A Justiça Federal de São Paulo negou o pedido de reparação por danos morais do Conselho Federal de Medicina (CFM) contra a médica e professora da Universidade Federal do Rio de Janeiro (UFRJ) Ligia Bahia. A decisão, assinada pelo juiz federal Jose Carlos Motta, da 19ª Vara Cível Federal de São Paulo, em 2 de fevereiro de 2025, considerou improcedentes os pedidos do CFM e destacou que a liberdade de expressão é fundamento do Estado Democrático de Direito.
Entenda o caso
O CFM moveu a ação em agosto de 2024, após declarações de Ligia Bahia em entrevista ao programa Em Detalhes, do Instituto Conhecimento Liberta.

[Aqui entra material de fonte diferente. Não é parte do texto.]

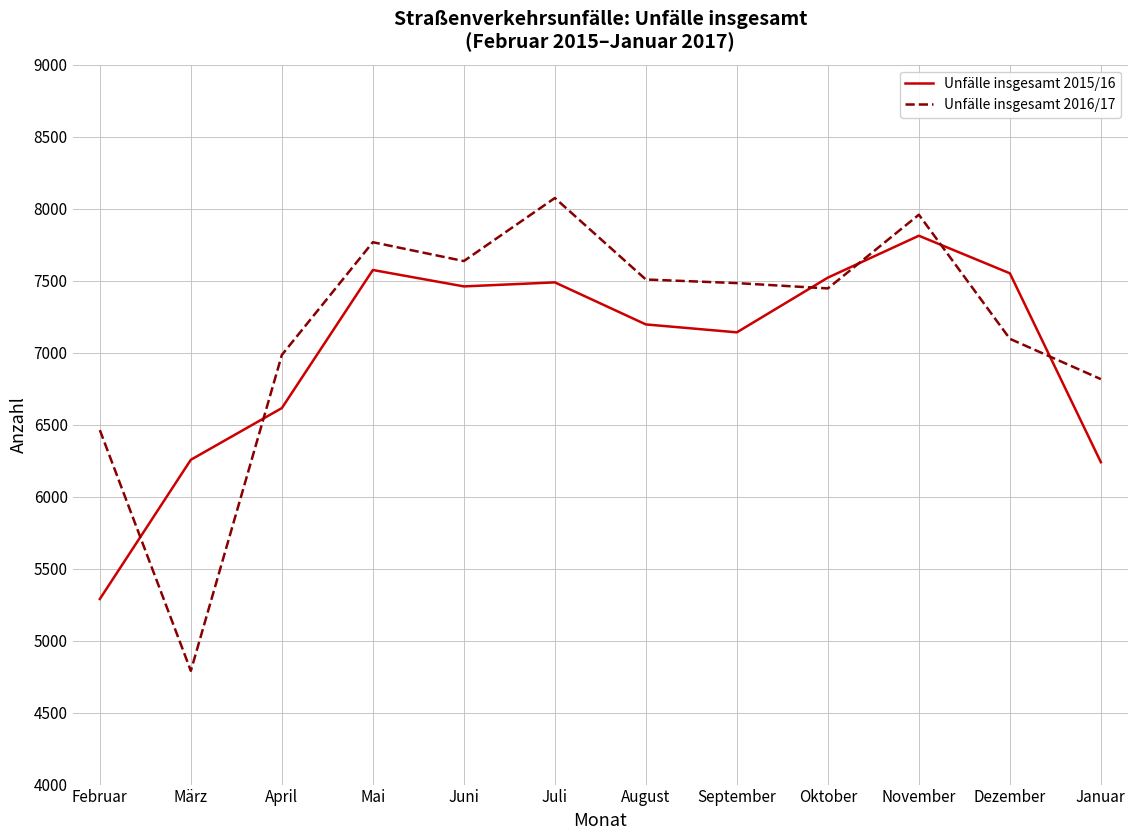

What is the spread (max minus min) of values at September?

342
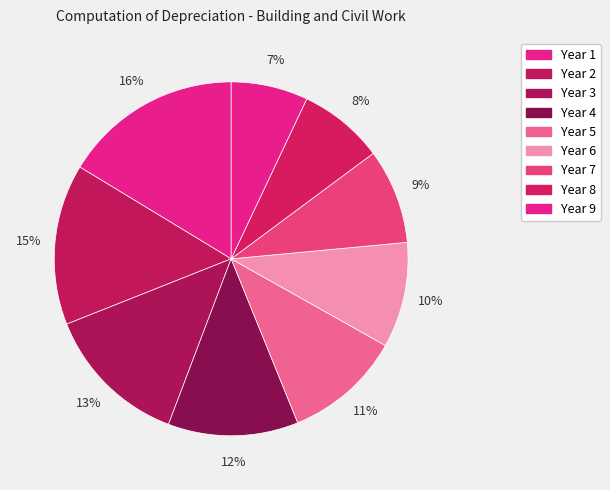

Rank the categories by value from highest to lowest.

Year 1, Year 2, Year 3, Year 4, Year 5, Year 6, Year 7, Year 8, Year 9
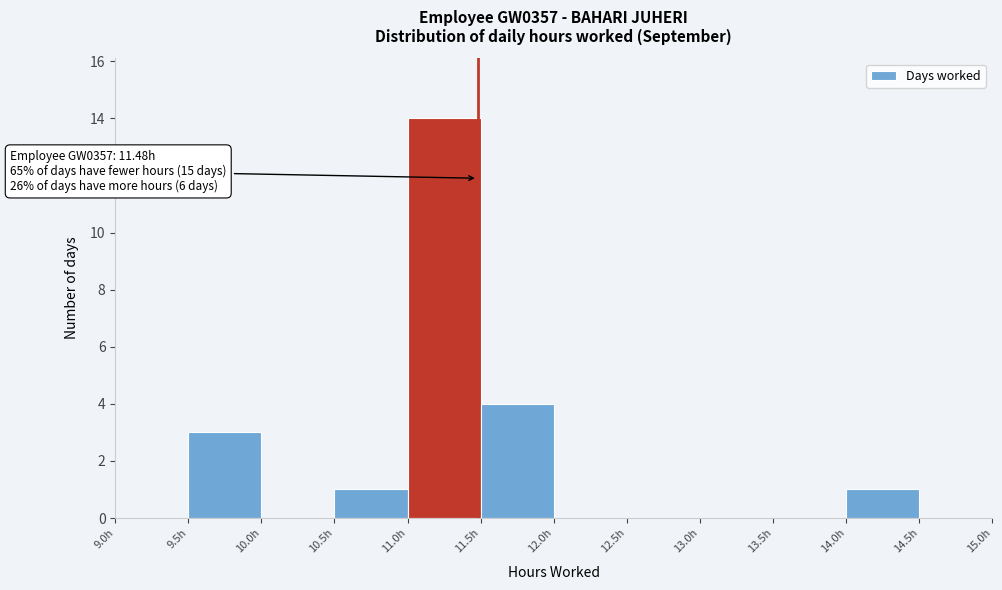

Over which range of the x-axis is the bar tallest?

11.0 to 11.5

No processo, o conselho alegou que a médica teria feito “críticas infundadas e ofensivas”, com intenção de desinformar e atingir a honra e a credibilidade da instituição e de seus conselheiros. A entidade pedia indenização de R$ 100 mil, retratação pública e remoção dos comentários do YouTube.
Declarações contestadas
Entre os trechos destacados pelo CFM na entrevista, Ligia afirmou que “na lista dos eleitos constam médicos de extrema-direita”, que são “contra o aborto legal, estão filiados a algum partido político ou defendem o uso de cloroquina”, que “o conselho que já foi alinhado ao governo bolsonarista” e que há “relação problemática com o Ministério da Saúde”.
Fundamentos da decisão
Na sentença, o juiz Jose Carlos Motta afirmou que “além da ausência de ilicitude nas declarações, o pedido indenizatório do autor padece de outro vício insuperável: a total ausência de prova do dano moral alegado”. Ele acrescentou: “O exercício do direito de crítica, ainda que vigoroso, polêmico ou mesmo contundente, não configura, por si só, ato ilícito apto a ensejar reparação por danos morais, salvo quando implica imputação de fatos falsos, utilização de expressões grosseiramente injuriosas desprovidas de qualquer substrato informativo ou ultrapassagem manifesta dos limites da crítica razoável.”
Reação do CFM
O CFM, por sua vez, sustentou que “as afirmações proferidas caracterizam verdadeiro excesso e abuso do direito de manifestação, não sendo meras críticas, mas sim verdadeiros ataques difamatórios à Instituição e ao seu Presidente e Conselheiros, por exemplo, visando destruir a sua credibilidade, no exercício de suas funções”.
Apoio à pesquisadora
Desde o ingresso da ação, Ligia Bahia recebeu amplo apoio da comunidade científica. Mais de 50 entidades subscreveram nota de repúdio divulgada pela Sociedade Brasileira para o Progresso da Ciência (SBPC) e pela Academia Brasileira de Ciências (ABC). Instituições como o Centro Brasileiro de Estudos de Saúde (Cebes), a Faculdade de Saúde Pública da Universidade de São Paulo (USP) e a Associação Brasileira de Saúde Coletiva (Abrasco) também manifestaram apoio.
Defesa celebra decisão
Letícia Caboatan, sócia do escritório Vilhena Silva Advogados e integrante da defesa de Ligia, afirmou que a decisão “reconhece que instituições públicas e entidades com relevante atuação social estão sujeitas ao escrutínio da sociedade”. E completou: “É uma decisão que fortalece, não só apenas os direitos da professora Ligia Bahia, mas também a liberdade de produção do conhecimento científico no Brasil e, principalmente, a difusão desse conhecimento para a imprensa e para o debate público.”